## Assignment
Gather all lines in the data that hold the string "Term".

## Data section
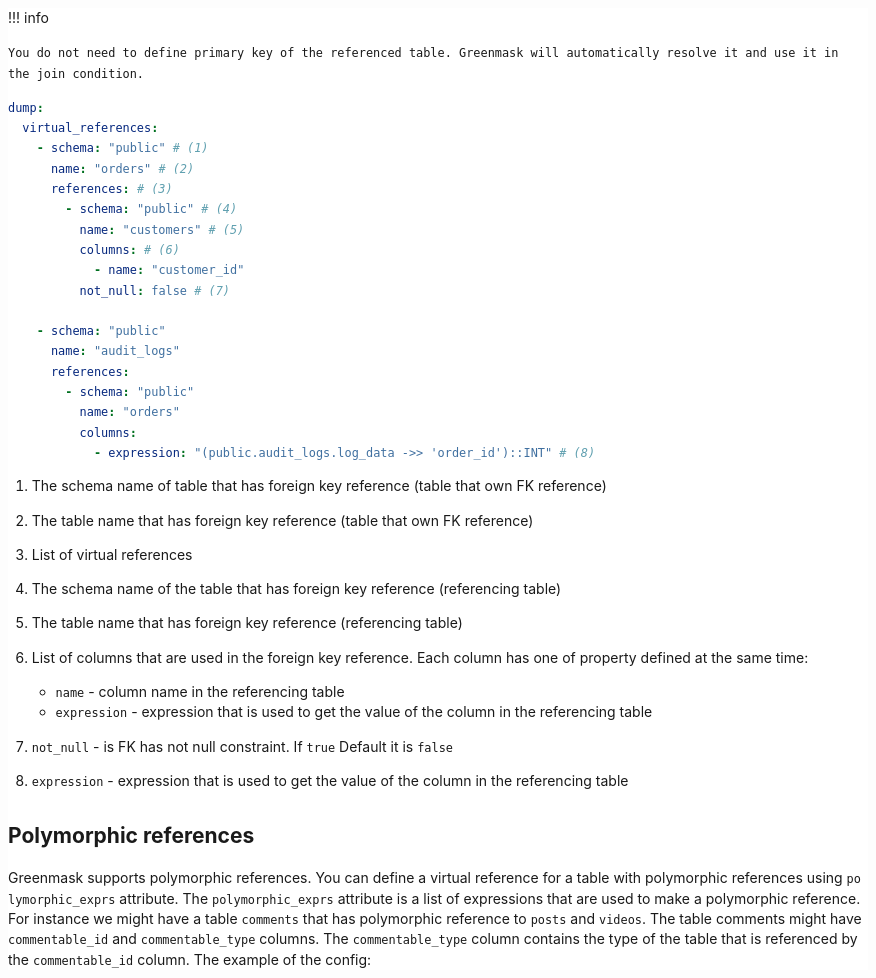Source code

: !!! info

    You do not need to define primary key of the referenced table. Greenmask will automatically resolve it and use it in
    the join condition.

```yaml title="Virtual references example"
dump:
  virtual_references:
    - schema: "public" # (1)
      name: "orders" # (2)
      references: # (3)
        - schema: "public" # (4) 
          name: "customers" # (5)
          columns: # (6)
            - name: "customer_id"
          not_null: false # (7)

    - schema: "public"
      name: "audit_logs"
      references:
        - schema: "public"
          name: "orders"
          columns:
            - expression: "(public.audit_logs.log_data ->> 'order_id')::INT" # (8)
```

1. The schema name of table that has foreign key reference (table that own FK reference)
2. The table name that has foreign key reference (table that own FK reference)
3. List of virtual references
4. The schema name of the table that has foreign key reference (referencing table)
5. The table name that has foreign key reference (referencing table)
6. List of columns that are used in the foreign key reference. Each column has one of property defined at the same time:

    * `name` - column name in the referencing table
    * `expression` - expression that is used to get the value of the column in the referencing table

7. `not_null` - is FK has not null constraint. If `true` Default it is `false`
8. `expression` - expression that is used to get the value of the column in the referencing table

## Polymorphic references

Greenmask supports polymorphic references. You can define a virtual reference for a table with polymorphic references
using `polymorphic_exprs` attribute. The `polymorphic_exprs` attribute is a list of expressions that are used to make
a polymorphic reference. For instance we might have a table `comments` that has polymorphic reference to `posts` and
`videos`. The table comments might have `commentable_id` and `commentable_type` columns. The `commentable_type` column
contains the type of the table that is referenced by the `commentable_id` column. The example of the config:
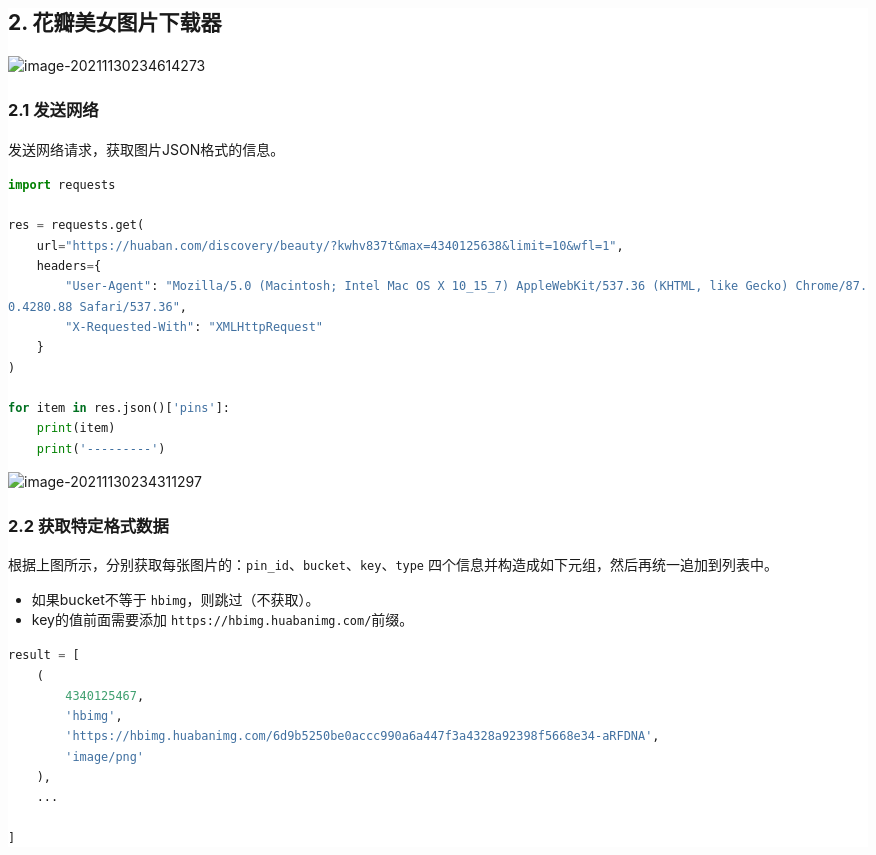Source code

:     









## 2. 花瓣美女图片下载器

![image-20211130234614273](assets/image-20211130234614273.png)



### 2.1 发送网络

发送网络请求，获取图片JSON格式的信息。

```python
import requests

res = requests.get(
    url="https://huaban.com/discovery/beauty/?kwhv837t&max=4340125638&limit=10&wfl=1",
    headers={
        "User-Agent": "Mozilla/5.0 (Macintosh; Intel Mac OS X 10_15_7) AppleWebKit/537.36 (KHTML, like Gecko) Chrome/87.0.4280.88 Safari/537.36",
        "X-Requested-With": "XMLHttpRequest"
    }
)

for item in res.json()['pins']:
    print(item)
    print('---------')
```

![image-20211130234311297](assets/image-20211130234311297.png)



### 2.2 获取特定格式数据

根据上图所示，分别获取每张图片的：`pin_id`、`bucket`、`key`、`type` 四个信息并构造成如下元组，然后再统一追加到列表中。

- 如果bucket不等于 `hbimg`，则跳过（不获取）。
- key的值前面需要添加 `https://hbimg.huabanimg.com/`前缀。

```python
result = [
	(
		4340125467, 
		'hbimg', 
		'https://hbimg.huabanimg.com/6d9b5250be0accc990a6a447f3a4328a92398f5668e34-aRFDNA',
		'image/png'
	),
    ...

]
```
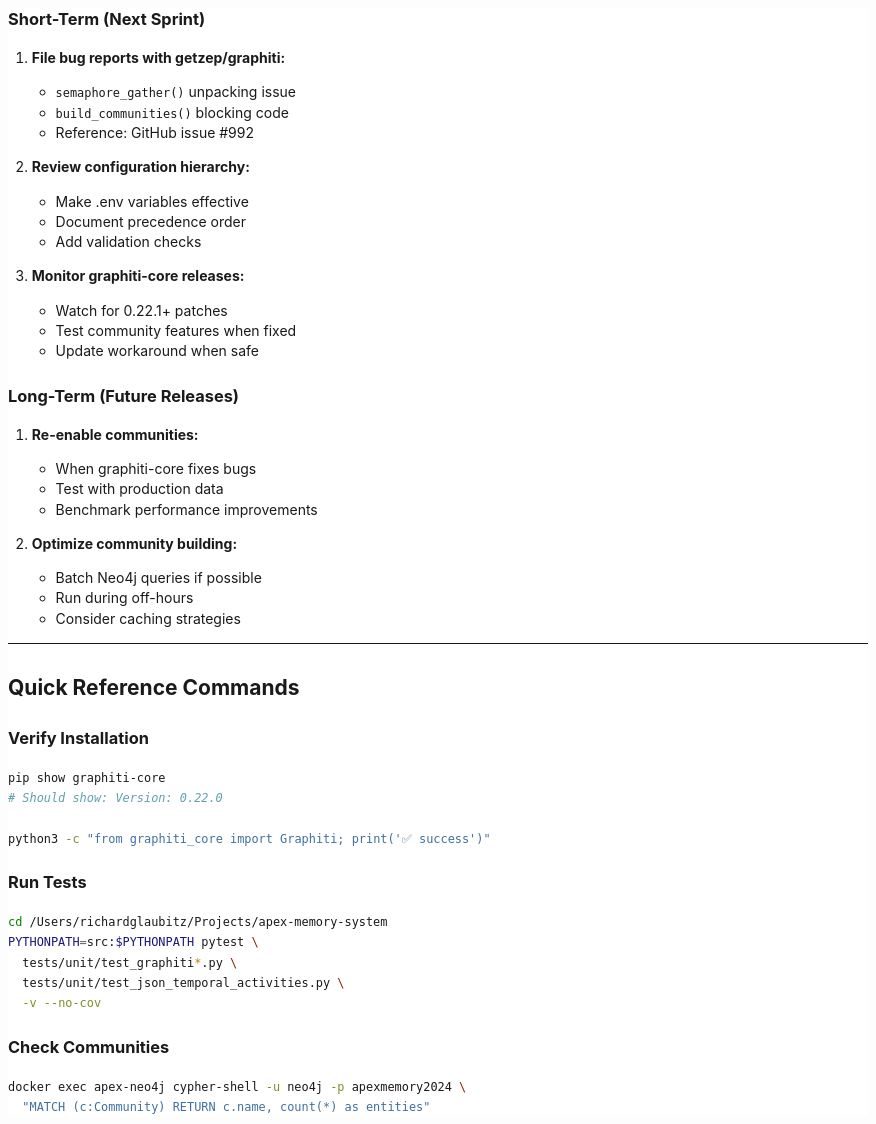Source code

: ### Short-Term (Next Sprint)

1. **File bug reports with getzep/graphiti:**
   - `semaphore_gather()` unpacking issue
   - `build_communities()` blocking code
   - Reference: GitHub issue #992

2. **Review configuration hierarchy:**
   - Make .env variables effective
   - Document precedence order
   - Add validation checks

3. **Monitor graphiti-core releases:**
   - Watch for 0.22.1+ patches
   - Test community features when fixed
   - Update workaround when safe

### Long-Term (Future Releases)

1. **Re-enable communities:**
   - When graphiti-core fixes bugs
   - Test with production data
   - Benchmark performance improvements

2. **Optimize community building:**
   - Batch Neo4j queries if possible
   - Run during off-hours
   - Consider caching strategies

---

## Quick Reference Commands

### Verify Installation
```bash
pip show graphiti-core
# Should show: Version: 0.22.0

python3 -c "from graphiti_core import Graphiti; print('✅ success')"
```

### Run Tests
```bash
cd /Users/richardglaubitz/Projects/apex-memory-system
PYTHONPATH=src:$PYTHONPATH pytest \
  tests/unit/test_graphiti*.py \
  tests/unit/test_json_temporal_activities.py \
  -v --no-cov
```

### Check Communities
```bash
docker exec apex-neo4j cypher-shell -u neo4j -p apexmemory2024 \
  "MATCH (c:Community) RETURN c.name, count(*) as entities"
```
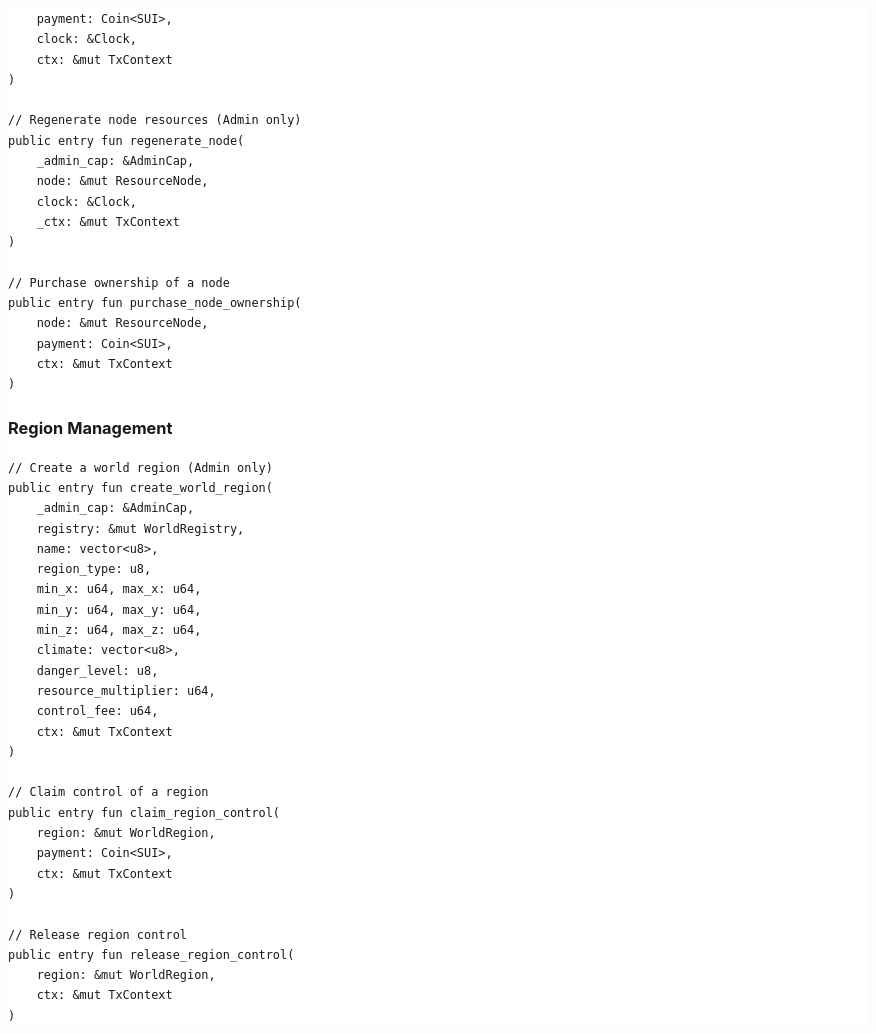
 ```move
    payment: Coin<SUI>,
    clock: &Clock,
    ctx: &mut TxContext
)

// Regenerate node resources (Admin only)
public entry fun regenerate_node(
    _admin_cap: &AdminCap,
    node: &mut ResourceNode,
    clock: &Clock,
    _ctx: &mut TxContext
)

// Purchase ownership of a node
public entry fun purchase_node_ownership(
    node: &mut ResourceNode,
    payment: Coin<SUI>,
    ctx: &mut TxContext
)
```

### Region Management

```move
// Create a world region (Admin only)
public entry fun create_world_region(
    _admin_cap: &AdminCap,
    registry: &mut WorldRegistry,
    name: vector<u8>,
    region_type: u8,
    min_x: u64, max_x: u64,
    min_y: u64, max_y: u64,
    min_z: u64, max_z: u64,
    climate: vector<u8>,
    danger_level: u8,
    resource_multiplier: u64,
    control_fee: u64,
    ctx: &mut TxContext
)

// Claim control of a region
public entry fun claim_region_control(
    region: &mut WorldRegion,
    payment: Coin<SUI>,
    ctx: &mut TxContext
)

// Release region control
public entry fun release_region_control(
    region: &mut WorldRegion,
    ctx: &mut TxContext
)
```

## Exercise response
: ### Short-Term (Next Sprint)
### Long-Term (Future Releases)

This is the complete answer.